In B cells, BLNK associates with several signaling molecules such as PLCγ2, Vav, Grb2, Nck, Btk and Syk, and function as a scaffold protein to recruit them into a BCR signaling complex at the plasma membrane. In BLNK-deficient mice, the number of mature B cells in the peripheral lymphoid organs is severely reduced, although it gradually recovers with age. The BLNK-deficient B cells scarcely proliferate or up-regulate B7-2 in response to BCR-ligation in vitro. Accordingly, BLNK-deficient mice produce little antibodies in response to T-independent antigens and show a delayed response to TD antigens with sufficient affinity maturation and memory formation (Yamamoto et al. 2004, Int. Immunol. 16:1161).

It has been postulated that BLNK relocates to BCR upon its ligation and tethers signaling molecules under the plasma membrane, but the mechanism of how BLNK is recruited to BCR is not fully understood. The SH2 domain of BLNK has been shown to bind to a cytoplasmic domain of Igα, a signaling subunit of surface IgM complex. In addition, we found that the SH2 domain binds to HPK1, one of the MAP4-kinases, upon its phosphorylation by BCR crosslinking (Tsuji et al. 2001, J. Exp.

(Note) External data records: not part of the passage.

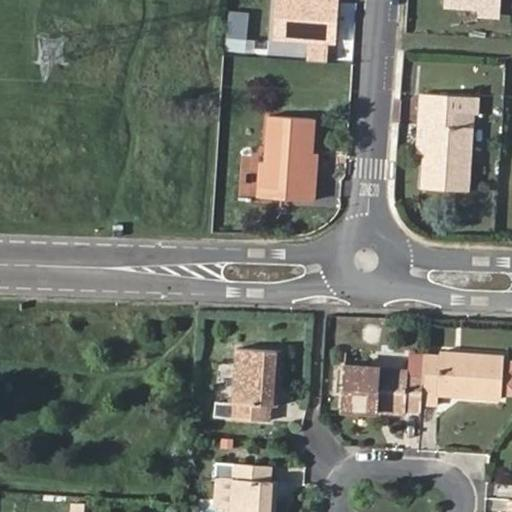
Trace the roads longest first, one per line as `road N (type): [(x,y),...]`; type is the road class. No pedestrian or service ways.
road 1 (residential): [(384,0),(366,258)]
road 2 (residential): [(158,270),(203,289),(280,293),(305,286),(321,269)]
road 3 (residential): [(321,269),(304,257),(208,254),(158,270)]
road 4 (residential): [(158,270),(0,262)]
road 5 (residential): [(458,511),(466,501),(445,474),(341,472)]
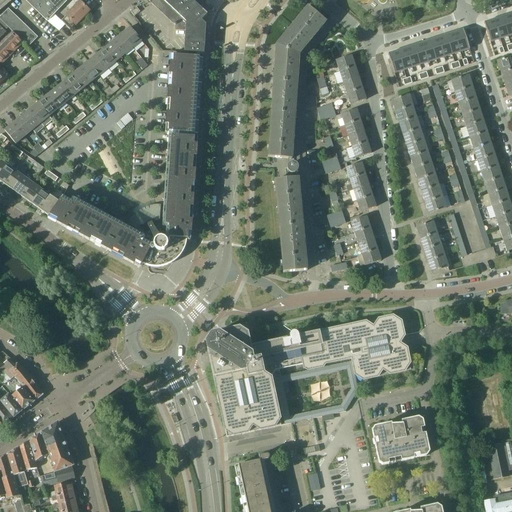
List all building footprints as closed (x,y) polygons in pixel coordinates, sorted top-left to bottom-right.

Med. 194:529). Alternatively, a leucine zipper-like motif (LZ) in the N-terminal domain of BLNK has been shown to be responsible for its plasma-membrane recruitment. Using the N-terminal domain of BLNK as bait for the yeast two-hybrid system, we identified novel membrane-spanning proteins, BNAS1 and BNAS2. The two proteins are unlike each other but both contain the LZ and recruits BLNK where they express in cells (Imamura et al. 2004, J. Biol. Chem. 279:26425; Katahira et al. 2006, Int. Immunol. 18:545). The functions of these proteins are under investigation. We also identified H-Ras in the same screening, and found that the binding of BLNK and an active form of H-Ras promotes BCR-mediated capping and ERK activation (Imamura et al., 2009, J. Biol. Chem. 284:9804).

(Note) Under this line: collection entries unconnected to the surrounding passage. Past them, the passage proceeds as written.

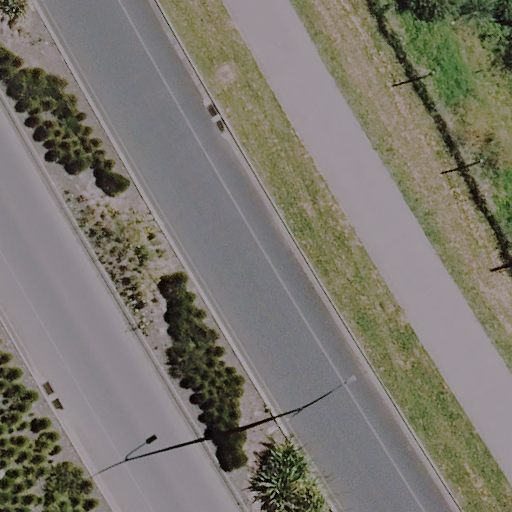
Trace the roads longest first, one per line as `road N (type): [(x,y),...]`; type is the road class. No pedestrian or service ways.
road 1 (secondary): [(52,0),(368,511)]
road 2 (secondary): [(170,511),(0,235)]
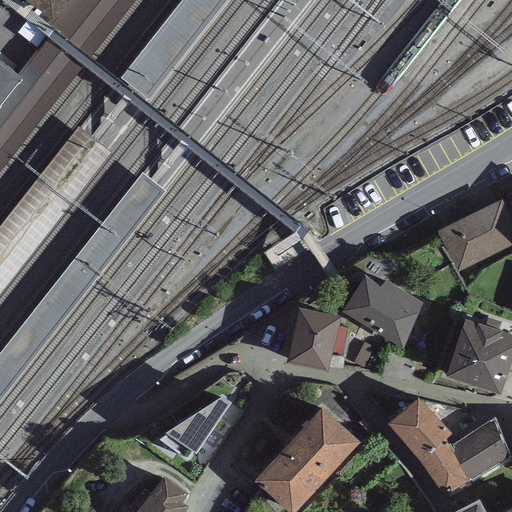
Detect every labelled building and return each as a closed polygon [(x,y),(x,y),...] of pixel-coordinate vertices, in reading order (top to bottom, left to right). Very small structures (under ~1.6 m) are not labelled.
[(0,170),(134,0),(71,0),(54,22),(49,25),(54,29),(33,57),(18,77),(22,81),(0,109),(0,170)] [(23,0),(54,22),(71,0),(23,0)] [(180,0),(119,76),(153,102),(232,0),(180,0)] [(0,109),(22,81),(18,77),(0,63),(0,109)] [(78,128),(0,226),(0,295),(112,155),(78,128)] [(142,174),(0,353),(0,401),(166,193),(142,174)] [(511,247),(511,220),(503,201),(437,233),(458,274),(511,247)] [(428,301),(384,275),(380,282),(362,271),(335,313),(404,353),(428,301)] [(327,374),(339,319),(298,311),(286,366),(327,374)] [(446,380),(500,398),(511,361),(511,338),(465,323),(446,380)] [(426,380),(430,362),(387,352),(382,374),(411,381),(412,377),(426,380)] [(221,400),(165,435),(166,438),(160,442),(187,463),(192,455),(196,457),(231,407),(221,400)] [(452,437),(417,401),(388,427),(418,463),(443,497),(508,458),(492,423),(452,449),(446,442),(452,437)] [(283,511),(297,511),(359,445),(322,411),(254,485),(283,511)] [(164,480),(137,511),(185,511),(186,511),(181,506),(187,497),(164,480)] [(482,511),(478,503),(461,511),(482,511)]
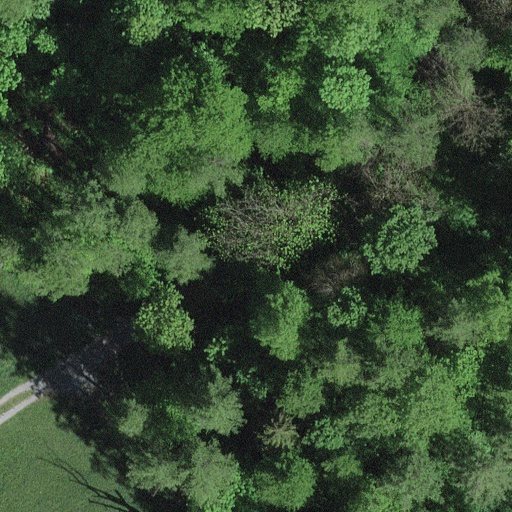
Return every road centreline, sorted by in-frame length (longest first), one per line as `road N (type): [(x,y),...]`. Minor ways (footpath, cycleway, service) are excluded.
road 1 (track): [(0,415),(187,287),(405,120),(481,0)]
road 2 (track): [(210,511),(136,414),(65,368)]
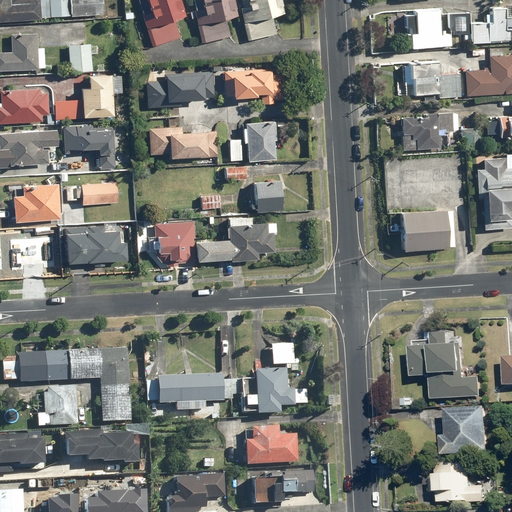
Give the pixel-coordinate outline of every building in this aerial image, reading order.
[(0,0),(0,22),(37,22),(37,18),(101,17),(100,0),(0,0)] [(174,20),(185,17),(180,0),(135,0),(149,47),(179,38),(174,20)] [(193,19),(198,44),(229,37),(225,19),(236,17),(231,0),(190,0),(193,11),(188,12),(190,19),(193,19)] [(241,0),(244,9),(237,11),(245,41),(275,34),(271,16),(282,13),(278,0),(241,0)] [(488,25),(468,26),(469,44),(487,43),(487,41),(511,40),(511,17),(501,18),(501,9),(487,10),(488,25)] [(439,34),(438,11),(411,11),(411,16),(402,17),(402,28),(408,28),(409,36),(406,36),(406,48),(449,47),(449,34),(439,34)] [(466,13),(448,14),(449,35),(467,34),(466,13)] [(2,54),(0,53),(0,70),(43,70),(43,48),(35,48),(35,33),(9,33),(9,46),(2,46),(2,54)] [(89,45),(67,45),(66,73),(89,73),(89,45)] [(487,71),(462,72),(463,97),(511,95),(511,55),(486,57),(487,71)] [(438,94),(438,97),(459,97),(459,74),(438,74),(438,64),(405,64),(405,79),(408,79),(408,94),(438,94)] [(269,70),(221,70),(221,97),(228,97),(228,100),(252,100),(252,95),(259,95),(259,105),(272,105),(272,100),(279,100),(279,74),(269,74),(269,70)] [(145,80),(145,109),(163,109),(163,103),(200,103),(200,98),(213,98),(213,74),(161,74),(161,80),(145,80)] [(77,89),(77,100),(76,118),(109,119),(109,93),(117,93),(118,76),(84,76),(84,90),(77,89)] [(0,123),(38,124),(38,115),(44,115),(45,90),(25,90),(25,85),(12,85),(12,91),(0,90),(0,123)] [(76,118),(77,100),(52,100),(51,118),(76,119),(76,118)] [(399,151),(437,149),(436,136),(442,136),(442,132),(449,132),(448,114),(397,117),(399,151)] [(511,115),(495,117),(496,138),(511,137),(511,115)] [(240,129),(241,144),(243,143),(244,162),(273,160),(272,123),(242,124),(242,129),(240,129)] [(214,158),(215,125),(170,124),(170,129),(147,128),(146,154),(165,155),(165,160),(203,160),(203,158),(214,158)] [(106,129),(76,130),(76,126),(62,126),(62,151),(93,151),(93,156),(95,156),(95,168),(112,168),(112,127),(106,127),(106,129)] [(472,127),(457,128),(459,153),(474,152),(472,127)] [(54,131),(0,132),(0,169),(7,169),(7,167),(45,166),(45,149),(55,149),(54,131)] [(239,140),(227,140),(228,162),(240,161),(239,140)] [(511,159),(479,162),(480,174),(472,174),(474,202),(482,202),(484,231),(511,228),(511,159)] [(244,167),(222,167),(222,181),(244,181),(244,167)] [(279,182),(250,183),(251,213),(280,212),(279,182)] [(10,197),(11,222),(58,221),(57,184),(14,186),(14,197),(10,197)] [(113,184),(78,185),(78,205),(114,204),(113,184)] [(73,186),(64,186),(63,200),(72,201),(73,186)] [(207,217),(207,224),(212,224),(212,216),(217,216),(217,209),(219,209),(219,197),(198,197),(198,210),(210,209),(210,217),(207,217)] [(396,213),(398,252),(452,249),(450,210),(396,213)] [(193,261),(193,262),(255,262),(255,253),(271,253),(271,234),(274,234),(274,224),(248,225),(248,218),(225,218),(225,243),(193,243),(193,261)] [(63,264),(122,262),(122,231),(115,231),(114,222),(100,222),(100,228),(62,229),(63,264)] [(192,261),(193,261),(193,243),(192,222),(153,223),(153,241),(149,241),(149,253),(164,253),(164,261),(192,261)] [(0,256),(0,273),(58,271),(55,230),(25,231),(26,255),(0,256)] [(428,350),(410,351),(411,379),(430,378),(431,402),(481,399),(480,378),(464,379),(461,335),(427,336),(428,350)] [(270,366),(284,365),(284,369),(289,369),(289,373),(299,373),(298,358),(292,358),(292,344),(269,344),(270,366)] [(16,381),(16,383),(97,379),(99,424),(130,422),(126,348),(15,354),(15,362),(0,362),(0,363),(1,382),(16,381)] [(284,376),(284,370),(251,370),(251,398),(242,398),(242,408),(252,408),(252,417),(276,417),(276,407),(292,407),(292,404),(306,404),(306,390),(288,390),(288,376),(284,376)] [(220,376),(152,378),(152,383),(144,384),(145,402),(152,402),(153,406),(221,403),(221,400),(232,400),(231,381),(220,381),(220,376)] [(73,386),(42,387),(43,397),(34,397),(35,428),(74,426),(73,386)] [(448,438),(443,439),(444,457),(488,455),(485,409),(446,411),(448,438)] [(134,427),(59,430),(60,461),(79,460),(79,466),(121,464),(121,468),(135,467),(134,427)] [(242,443),(242,467),(295,464),(293,436),(275,437),(275,428),(247,430),(248,443),(242,443)] [(37,464),(37,443),(0,442),(0,476),(7,477),(7,468),(33,468),(33,464),(37,464)] [(485,505),(485,479),(469,479),(469,464),(435,464),(435,495),(438,495),(438,506),(485,505)] [(311,472),(261,473),(261,479),(248,479),(248,507),(279,507),(279,496),(300,496),(300,494),(312,494),(311,472)] [(163,498),(163,511),(196,511),(196,508),(202,508),(202,498),(222,498),(221,475),(171,476),(171,498),(163,498)] [(117,511),(123,506),(122,484),(107,485),(108,511),(117,511)] [(56,511),(34,511),(95,511),(95,508),(87,508),(86,486),(71,486),(71,490),(56,490),(56,511)] [(21,511),(20,492),(0,493),(0,511),(21,511)]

Recently, our interest has shifted to immune responses of B cells and the mechanisms of their diversification, selection and differentiation in GC. To study them at molecular levels, we have established a B-cell culture system in which B cells exhibiting a GC-B-cell phenotype proliferate extensively, undergo class-switching and differentiate into precursors of memory B cells or LLPCs depending on culture conditions (Nojima et al. 2011, Nat. Commun. 2:465). This system will be useful to elucidate several unsolved questions including mechanisms of AID-mediated mutagenesis, affinity selection, negative selection of self-reacting GC B cells, identity of transcription factors that determine the fate of GC B cells toward memory B cells, requirements for survival of memory B cells and LLPCs, and regulation of memory recall response.

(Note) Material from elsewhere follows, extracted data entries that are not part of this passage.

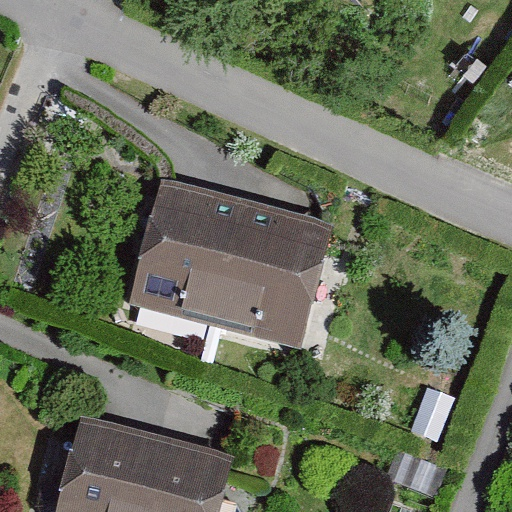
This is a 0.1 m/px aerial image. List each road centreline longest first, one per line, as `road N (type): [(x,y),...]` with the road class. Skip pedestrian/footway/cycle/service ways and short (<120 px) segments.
road 1 (residential): [(511,217),(62,14)]
road 2 (residential): [(62,14),(0,162)]
road 3 (residential): [(511,393),(466,511)]
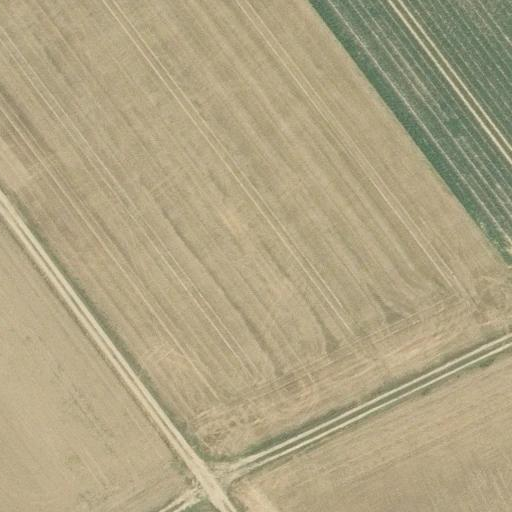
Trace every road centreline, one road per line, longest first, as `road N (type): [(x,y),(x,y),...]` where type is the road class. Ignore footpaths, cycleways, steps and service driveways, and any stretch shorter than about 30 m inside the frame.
road 1 (track): [(0,203),(230,511)]
road 2 (track): [(511,345),(172,511)]
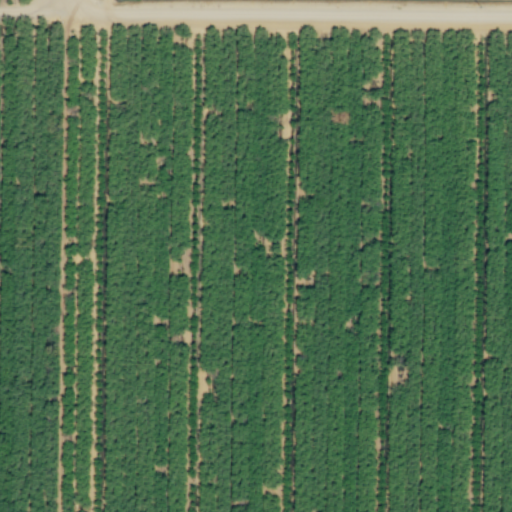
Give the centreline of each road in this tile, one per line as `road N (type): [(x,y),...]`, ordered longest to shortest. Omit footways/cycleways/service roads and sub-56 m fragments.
road 1 (track): [(477,511),(484,14)]
road 2 (track): [(196,511),(203,15)]
road 3 (track): [(385,511),(391,15)]
road 4 (track): [(287,511),(293,15)]
road 5 (track): [(511,14),(117,15),(77,0)]
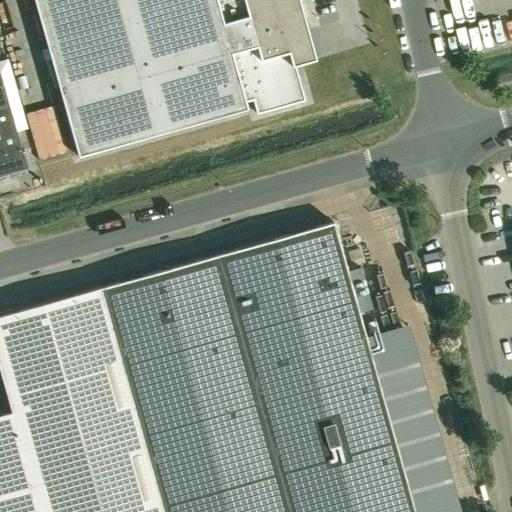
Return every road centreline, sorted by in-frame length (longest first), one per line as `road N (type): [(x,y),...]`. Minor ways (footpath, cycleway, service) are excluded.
road 1 (unclassified): [(0,264),(446,142)]
road 2 (unclassified): [(511,477),(446,142)]
road 3 (unclassified): [(446,142),(414,0)]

By combining the classic mouse immunization protocols and the modern flow cytometric technologies, we found that memory B cells induced by the primary immunization with a TD antigen cannot elicit recall response to a T-independent type II antigen carrying the same epitopes as the primary antigen, but they are tolerized presumably through clonal deletion. This phenomenon may account for the maintenance of self-tolerance of memory B cells that may have acquired self-reactivity during diversification in GC (Haniuda et al. 2011, J. Immunol. 186:5620).